You have to understand that no one was thinking that they were going to die. They thought that they would take them there and put them in forced labor to work. We would go and buy good hobnailed boots and warm clothes and things like that. People hid the money in the shoes and the belts in order to have money to spend. The Germans had also done the other thing: you would give them drachmas and they would change it to zloti, which was a worthless piece of paper.

My father really appreciated German science, but not the culture. Because we already knew from World War I in France, that they had done a lot. He appreciated the industry and with many suppliers he had excellent relations. He couldn't have imagined that the Germans would get to this point. My father thought it was compulsory to follow the orders of the Germans. He thought that by having a good behavior towards the Germans, their luck might be different from the others. I think that if they had known that they going for certain death, at least half of them would have left.

What I found out is that when they got to Auschwitz, my sister and my father didn't go straight to the ovens [crematoria]. They worked for a while in forced labor. My father lasted three or four months. He, who was used to getting up in the morning and having his shower and go to the office. I can only imagine what he went through. My mother went [to the crematorium] straight away,, and my sister lasted only a very short time.

Olga was the wife of Bernard Landau, who was put in prison by the Germans because they regarded him as a spy. He knew how to speak German better than the Germans. He was an Ashkenazi. In the family they considered him a little bit as an outsider. He left with the last transport to the concentration camps because he worked at the Community. But neither he, nor Olga or his children survived. Only his older daughter, Yvonne, who got married to a Spaniard and got the Spanish citizenship made it.
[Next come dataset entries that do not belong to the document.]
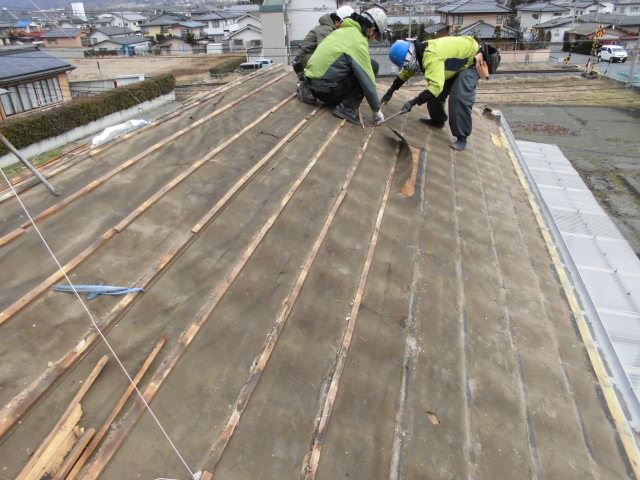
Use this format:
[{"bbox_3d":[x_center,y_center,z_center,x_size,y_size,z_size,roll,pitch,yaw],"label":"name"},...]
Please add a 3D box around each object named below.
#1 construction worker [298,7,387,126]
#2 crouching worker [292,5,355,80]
[{"bbox_3d":[0.189,-1.676,4.618,0.800,0.970,0.580,-6,26,-7],"label":"construction worker"},{"bbox_3d":[0.099,-1.957,5.014,0.760,0.870,0.550,-6,26,-7],"label":"crouching worker"}]

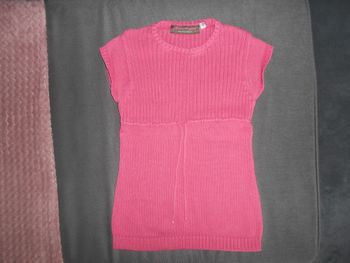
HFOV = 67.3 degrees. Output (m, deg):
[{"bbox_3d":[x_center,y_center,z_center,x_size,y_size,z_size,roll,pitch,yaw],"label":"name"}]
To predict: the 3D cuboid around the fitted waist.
[{"bbox_3d":[0.029,-0.028,0.732,0.362,0.018,0.028,0,87,0],"label":"fitted waist"}]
She survived and later went to Palestine.

Rebecca left with her husband and two daughters and went to Auschwitz. My uncle Daniel lived in the ghetto at the time. Nevertheless he managed to get out of the ghetto with his wife and his two children, Nico and Mary. It seems that when the deportations started a number of people left. Only a few though. Roula's mother, who was from Volos, sent someone to take them and bring them to Volos on a boat. Then, when the Italians surrendered, they went up to the mountains of Karditsa.

Daisy's husband thought that it was better to leave and go to Athens. He had friends there. Daisy had no problem to go to Athens because she had married a Christian. They had excluded the ones of mixed marriages, but those were very few.